Они молча кружились. В молчаливом одиночестве. Их было только двое: он и она.

Агаев Ага-али подошел к Герасимову, шепнул что-то на ухо. Вальс оборвался. И оборвалась сказка. И не стало блаженства. Герасимов играл лезгинку. Агаев, вскинув локти до уровня плеч, семеня на пальчиках, подскочил к Шинкаревой, взвизгнул:

— Шинкарь, пошли!

Завертелся волчком.

И образовался круг. Среди других и аксакал стоял уже в кругу, прихлопывал в ладоши: асса! Чечен, который глотал шампур, обхватив за талию, тащил на танец Алиташову: асса! Красновидов стоял в стороне. К нему подошел тот, что сидел за столом напротив, сверлил его глазами, высокий, лет двадцати восьми, сложен атлетом, русоволосый. Волевой подбородок, открытый взгляд. На веснушчатом лице улыбка, и смущение, и решимость. Все вместе.

— Приветствую вас в Джетыгаре, — сказал он и протянул крепкую с широкой ладонью руку. — Позвольте, однако, представиться. Изюмов. Роман.

— Здравствуйте, — сказал Красновидов и тоже протянул руку.

— Не знаю, как начать, но не могу упустить случая. Я актер.

— Какими судьбами в Джетыгаре? — поинтересовался Красновидов.

— Сложными. Вы можете меня выслушать?

— Конечно.

— Отойдемте в сторонку.

Они встали у стены под планом-картой прииска, закурили.

— Перед вами ординарный искатель счастливой звезды.

Изюмов был под властью выпитого, говорил, подыскивая слова, пытался скрыть волнение.

— Окончил ГИТИС. Первый послевоенный выпуск. Два семестра занимался по мастерству у Лежнева. Театром болен неизлечимо. Громко сказано? Не надо благ, высокого оклада, благоустроенного гнезда. Извините, однако, за такое предисловие…

— Пожалуйста, я никуда не тороплюсь.

— Волнуюсь. В двух словах… Понимаете, хотелось работать, искать. Но искать пришлось работу. А ее не было. Настоящей, трудной. Куда ни ткнусь — одно и то же: ремесленничество, в две недели спектакль. Вчера на репетиции ходил по сцене с тетрадкой, а сегодня уже премьера. Шесть лет бродил, как Несчастливцев, из города в город. Шесть лет долой безвозвратно. В послужном списке ведущие роли. Играл я их плохо, был предоставлен самому себе. После каждой премьеры — пустота. Режиссура случайная, актеры случайные. Труппа нигде больше двух сезонов не удерживается. Или мне так не везло? Гонялся за мечтой, но…

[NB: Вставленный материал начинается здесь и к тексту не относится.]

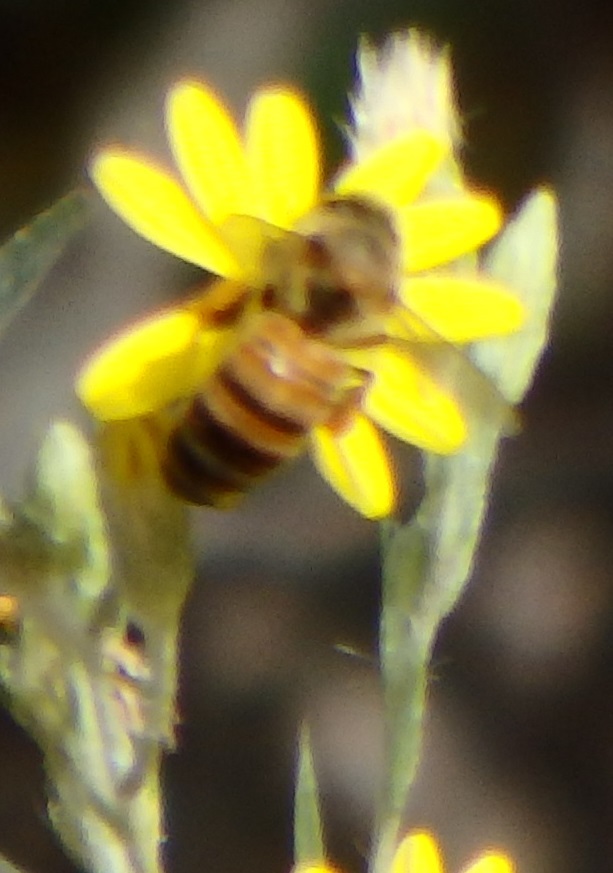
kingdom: Animalia
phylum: Arthropoda
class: Insecta
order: Hymenoptera
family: Apidae
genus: Apis
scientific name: Apis mellifera
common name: Honey bee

— Вы счастливый человек, — сказал Красновидов, — что может быть прекрасней погони за мечтой.

— Однако не нашел.

Понурился Изюмов, чувствуя, что не тронула Красновидова его исповедь. Взял себя в руки, голос стал тверже.

— Последним пунктом оказался Кустанай. Полтора сезона отскрипел, все, больше не выдержал. После каждой роли замечал, что истощаюсь и дисквалифицируюсь.

Он прикурил от своей папиросы.

— Ушел вообще… Производить материальные ценности. В Джетыгаре нехватка в рабочей силе. Встретился с одним: едем, говорит. Работа трудная, говорит, кварцевая пыль, зато почетно. И вот… Тружусь. Тут вы приезжаете. Появилась надежда: а вдруг?

Красновидов понимал, что первое впечатление бывает обманчивым, тем более — человек рвется в театр, но парень этот ему понравился. Настораживало, что ни в одном коллективе он не ужился. Возможно, нетрудолюбив? Хватает с лёта? С другой стороны, Изюмов показался ему человеком неординарным, пытливым, с характером твердым, прост, неспесив.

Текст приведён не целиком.